The Fastest Way to Invoice Your Clients

Run FreshBooks like a desktop app with Prism

by Rich Lafferty - April 8/2008

One thing I hear occasionally from our users, especially Web professionals, is that running a bunch of browser-based apps at once can be a particular pain when the browser decides to misbehave. OS X users have our time-tracking widget to take care of one task, but that leaves out some popular operating systems — and a lot of FreshBooks features beyond time tracking.

Enter Prism, Mozilla Labs’ browser integration experiment. Prism, based on the Firefox web browser, lets you run web applications like FreshBooks (or Gmail or anything else on the web) in their own window and process, acting like a desktop app unaffected by browser restarts.

Getting started with Prism is easy: download the version for your operating system, install, and run. It’ll ask you for the URL and name of the Web app you want to encapsulate, and where you’d like a shortcut to the new “program” put. Put in your FreshBooks login page URL, name it “FreshBooks”, choose a shortcut location, click OK, and then run the resulting shortcut, and next thing you know, you’ve got a standalone FreshBooks app. Here’s a screenshot of me tracking time in a FreshBooks Prism window, while I do important corporate intelligence work in my browser:

If I were to quickly close the browser when Levi came by my desk expecting me to be working, the time tracking window (and the minimized FreshBooks main window) would stay running!

Prism is still experimental software, but it’s held up well while I’ve been trying it out (although I’ve heard that the Firefox 3 extension is less reliable than the standalone installer).

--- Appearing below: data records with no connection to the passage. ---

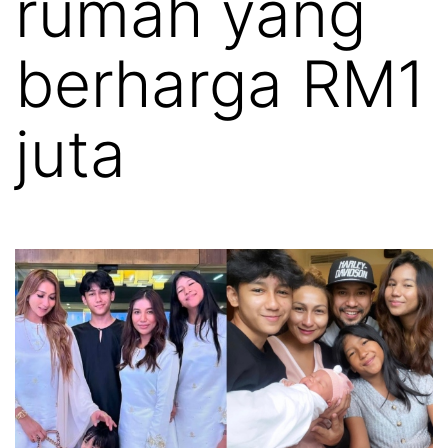
rumah yang
berharga RM1
juta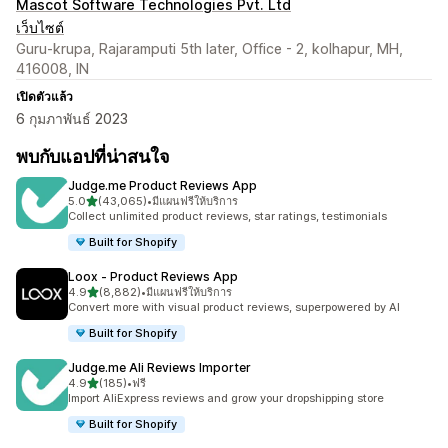
Mascot Software Technologies Pvt. Ltd
เว็บไซต์
Guru-krupa, Rajaramputi 5th later, Office - 2, kolhapur, MH,
416008, IN
เปิดตัวแล้ว
6 กุมภาพันธ์ 2023
พบกับแอปที่น่าสนใจ
Judge.me Product Reviews App
เต็ม 5 ดาว
5.0
(43,065)
•
มีแผนฟรีให้บริการ
ทั้งหมด 43065 รีวิว
Collect unlimited product reviews, star ratings, testimonials
Built for Shopify
Loox ‑ Product Reviews App
เต็ม 5 ดาว
4.9
(8,882)
•
มีแผนฟรีให้บริการ
ทั้งหมด 8882 รีวิว
Convert more with visual product reviews, superpowered by AI
Built for Shopify
Judge.me Ali Reviews Importer
เต็ม 5 ดาว
4.9
(185)
•
ฟรี
ทั้งหมด 185 รีวิว
Import AliExpress reviews and grow your dropshipping store
Built for Shopify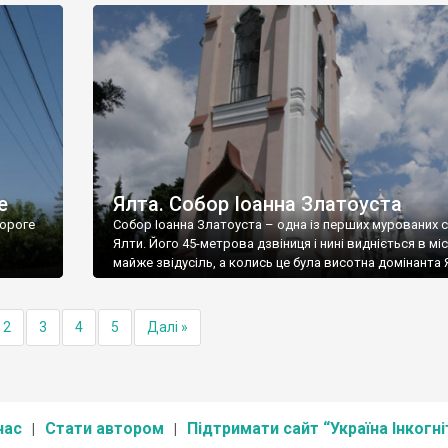
е
Ялта. Собор Іоанна Златоуста
ороге
Собор Іоанна Златоуста – одна із перших мурованих 
Ялти. Його 45-метрова дзвіниця і нині видніється в міс
майже звідусіль, а колись це була висотна домінанта 
2
3
4
5
Далі »
нас
Стати автором
Підтримати сайт “Україна Інкогні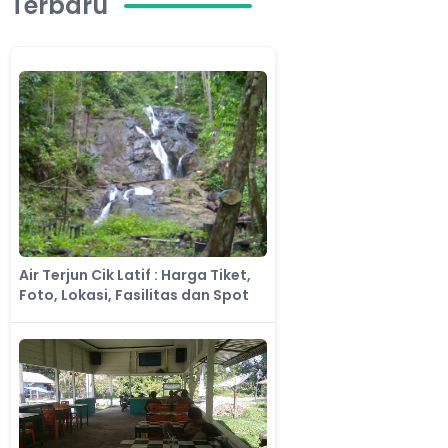
Terbaru
Air Terjun Cik Latif : Harga Tiket,
Foto, Lokasi, Fasilitas dan Spot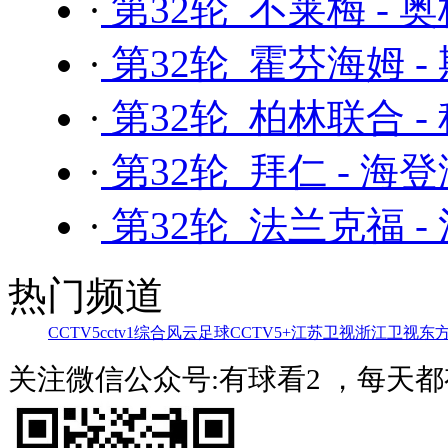
·
第32轮 不莱梅 - 
·
第32轮 霍芬海姆 -
·
第32轮 柏林联合 -
·
第32轮 拜仁 - 海
·
第32轮 法兰克福 -
热门频道
CCTV5
cctv1综合
风云足球
CCTV5+
江苏卫视
浙江卫视
东
关注微信公众号:有球看2 ，每天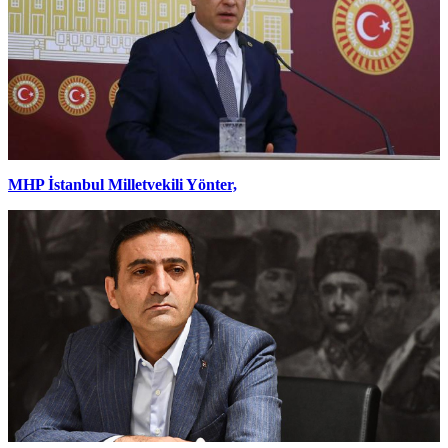
MHP İstanbul Milletvekili Yönter,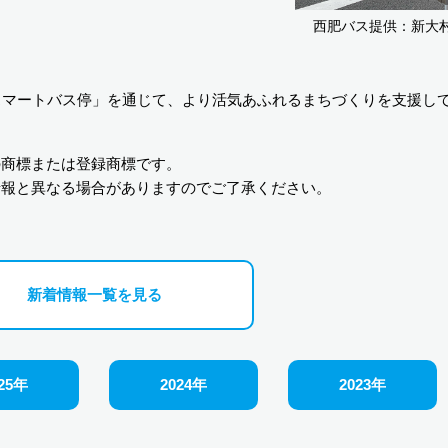
西肥バス提供：新大
スマートバス停」を通じて、より活気あふれるまちづくりを支援し
の商標または登録商標です。
情報と異なる場合がありますのでご了承ください。
新着情報一覧を見る
25年
2024年
2023年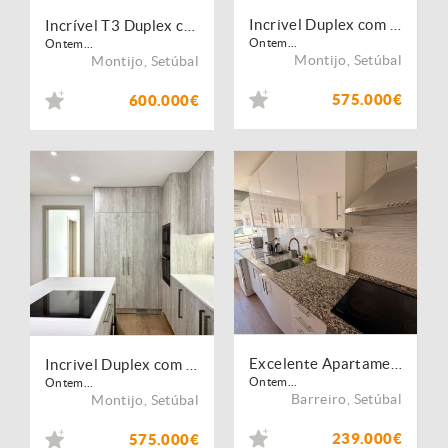
Incrivel Duplex com 292m2
Incrível T3 Duplex c/ Terraço Grande e Garagem
Ontem...
Ontem...
Montijo
,
Setúbal
Montijo
,
Setúbal
575.000€
600.000€
Excelente Apartamento T2 Rés de Chão, todo remodelado ao pé do Continente Bom dia
Incrivel Duplex com 292m2
Ontem...
Ontem...
Barreiro
,
Setúbal
Montijo
,
Setúbal
239.000€
575.000€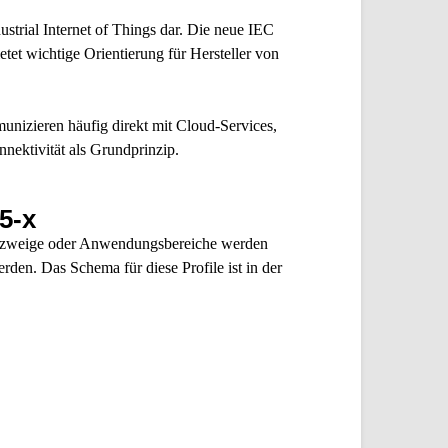
trial Internet of Things dar. Die neue IEC
etet wichtige Orientierung für Hersteller von
nizieren häufig direkt mit Cloud-Services,
nnektivität als Grundprinzip.
5-x
riezweige oder Anwendungsbereiche werden
rden. Das Schema für diese Profile ist in der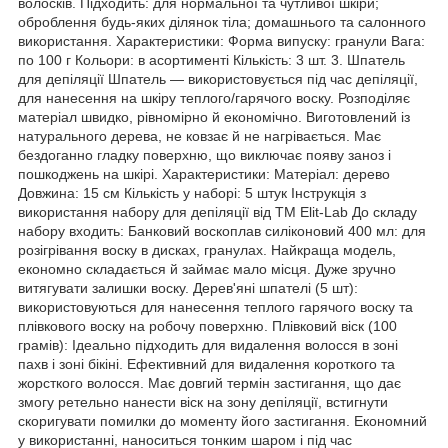
волосків. Підходить: для нормальної та чутливої шкіри;
оброблення будь-яких ділянок тіла; домашнього та салонного
використання. Характеристики: Форма випуску: гранули Вага:
по 100 г Кольори: в асортименті Кількість: 3 шт. 3. Шпатель
для депіляції Шпатель — використовується під час депіляції,
для нанесення на шкіру теплого/гарячого воску. Розподіляє
матеріал швидко, рівномірно й економічно. Виготовлений із
натурального дерева, не ковзає й не нагрівається. Має
бездоганно гладку поверхню, що виключає появу заноз і
пошкоджень на шкірі. Характеристики: Матеріал: дерево
Довжина: 15 см Кількість у наборі: 5 штук Інструкція з
використання набору для депіляції від ТМ Elit-Lab До складу
набору входить: Банковий воскоплав силіконовий 400 мл: для
розігрівання воску в дисках, гранулах. Найкраща модель,
економно складається й займає мало місця. Дуже зручно
витягувати залишки воску. Дерев'яні шпателі (5 шт):
використовуються для нанесення теплого гарячого воску та
плівкового воску на робочу поверхню. Плівковий віск (100
грамів): Ідеально підходить для видалення волосся в зоні
пахв і зоні бікіні. Ефективний для видалення короткого та
жорсткого волосся. Має довгий термін застигання, що дає
змогу ретельно нанести віск на зону депіляції, встигнути
скоригувати помилки до моменту його застигання. Економний
у використанні, наноситься тонким шаром і під час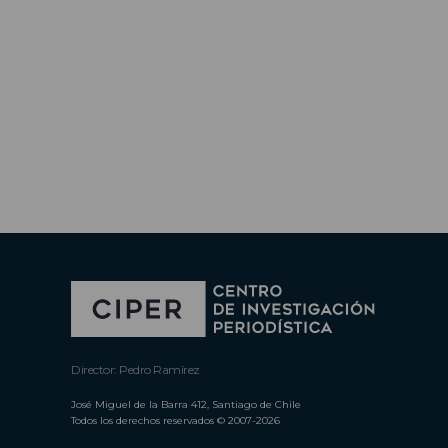
Director: Pedro Ramírez
José Miguel de la Barra 412, Santiago de Chile
Todos los derechos reservados © 2007-2026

As long as you’ve got Internet access, it makes web-based apps feel like they’re local, letting you restart your browser at will without having to wait until you’re done with your invoicing, mail, instant messaging, photo editing, and everything else you end up doing on the Web.

The fastest way to track your time and invoice your clients is with FreshBooks, the leader in online invoicing. Sign up for your free account!

12 Comments (add comment)

Apr 8/08
10:00 am

Great tip, I’ve been in that situation where my browser pops off to never-never land along with my Freshbooks timer, leaving me scratching my head about where I was on a project!

Apr 8/08
10:26 am

For the record: yep, the Prism extension choked on FF 3b5 and I had to uninstall. Will check it out again when it’s been updated.

Apr 8/08
10:30 am
Eric Fleming says:

Have you thought about building an Adobe Air app? I have built a few so far and they are super easy and run like a desktop app complete with drag and drop and everything.

Apr 8/08
10:46 am
Keith says:

Now if only Freshbook didn’t make you log in after 2 minutes of inactivity or however long sessions timeout.

Apr 8/08
10:49 am

Keith: FreshBooks sessions last a lot longer than two minutes, I can tell you that for sure.

Eric: In a word? No. :)

Personally, I’m not a huge fan of Adobe Air so far; I’m running eBay Desktop at home, and I’m a bit put off by the interface. Or rather, lack thereof. An application should feel at home in its host OS; so, for instance, an OS X application should not not not include a preference for “display icon in system tray.” :P

Apr 8/08
10:54 am
J says:

For the mac users out there, check out Fluid.

http://fluidapp.com/

Its a similar beast, but uses WebKit (Safari’s core) to accomplish the same goal. You get a nice .app in your Applications directory that brings up a single web site. In my limited experience, it works pretty well.

Apr 8/08
11:35 am

J: Nice! Thanks for the pointer.

Apr 9/08
3:33 am
Joe says:

Wow! Thanks Rich. I had problems with Prism, but tired fluid and it seems to work great. Thanks J! Either way I believe this continues to validate the approach Freshbooks has taken.

May 8/08
8:49 am
Darcy says:

Aaron Adams: FreshBooks sessions last a lot longer than two minutes, I can tell you that for sure.

What ever it is, it doesn’t seem much more than 2 minutes. I think I logged in to the site over a dozen times yesterday (granted its not like that everyday…).

That by far is the most frustrating thing for me. Would be great for a way to set it to be long in a preference if people choose to do so. (I realize that feature wouldn’t be for everyone).

Cheers

May 8/08
9:51 am

Darcy, I think the sessions last somewhere around 12 hours. They are tied to a browser session, so if you quit the browser, your FreshBooks session does end as well; if you’re not closing your browser and you’re seeing sessions end, though, you’ll want to take a look at your security settings and make sure they’re set to the defaults.

Jul 27/09
1:33 pm
Josh says:

Just a quick note on sessions in Fluid. I had the same issue, it seemed like I was always logging in. What I found out was when you hit the red (X) to “close” the window it ends your session. To fix this you have to go to preferences > behavior > closing the last browser window — make sure this is checked.

That way when you impulsively “close” the window you are not logged out. It keeps you right where you left off.

Sep 19/09
7:04 pm
Houston says:

I’m using Fluid to have my own FreshBooks app. It’s working well and fine but does anyone know how to set it to remember my username and password?